◆ **TASK BRIEF**: Render every line of the records below as a numbered list, omitting the blank lines.
RECORDS FOR THIS TASK Block Start
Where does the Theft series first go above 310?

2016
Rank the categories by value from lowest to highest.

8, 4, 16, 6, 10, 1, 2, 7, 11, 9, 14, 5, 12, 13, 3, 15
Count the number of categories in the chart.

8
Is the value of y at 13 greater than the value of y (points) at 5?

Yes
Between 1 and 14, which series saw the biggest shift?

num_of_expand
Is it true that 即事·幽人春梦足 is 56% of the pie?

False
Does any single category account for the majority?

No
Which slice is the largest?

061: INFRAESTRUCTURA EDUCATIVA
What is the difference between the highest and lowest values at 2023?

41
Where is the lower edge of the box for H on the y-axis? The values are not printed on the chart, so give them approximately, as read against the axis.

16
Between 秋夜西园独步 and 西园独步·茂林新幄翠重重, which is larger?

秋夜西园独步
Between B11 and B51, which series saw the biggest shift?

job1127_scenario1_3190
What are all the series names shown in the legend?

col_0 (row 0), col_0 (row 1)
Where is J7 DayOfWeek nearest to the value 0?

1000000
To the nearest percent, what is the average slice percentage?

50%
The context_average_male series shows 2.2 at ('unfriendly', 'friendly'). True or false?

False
RECORDS FOR THIS TASK Block End
◆ **SOLUTION TO THIS TASK**:
1. Where does the Theft series first go above 310?
2. 2016
3. Rank the categories by value from lowest to highest.
4. 8, 4, 16, 6, 10, 1, 2, 7, 11, 9, 14, 5, 12, 13, 3, 15
5. Count the number of categories in the chart.
6. 8
7. Is the value of y at 13 greater than the value of y (points) at 5?
8. Yes
9. Between 1 and 14, which series saw the biggest shift?
10. num_of_expand
11. Is it true that 即事·幽人春梦足 is 56% of the pie?
12. False
13. Does any single category account for the majority?
14. No
15. Which slice is the largest?
16. 061: INFRAESTRUCTURA EDUCATIVA
17. What is the difference between the highest and lowest values at 2023?
18. 41
19. Where is the lower edge of the box for H on the y-axis? The values are not printed on the chart, so give them approximately, as read against the axis.
20. 16
21. Between 秋夜西园独步 and 西园独步·茂林新幄翠重重, which is larger?
22. 秋夜西园独步
23. Between B11 and B51, which series saw the biggest shift?
24. job1127_scenario1_3190
25. What are all the series names shown in the legend?
26. col_0 (row 0), col_0 (row 1)
27. Where is J7 DayOfWeek nearest to the value 0?
28. 1000000
29. To the nearest percent, what is the average slice percentage?
30. 50%
31. The context_average_male series shows 2.2 at ('unfriendly', 'friendly'). True or false?
32. False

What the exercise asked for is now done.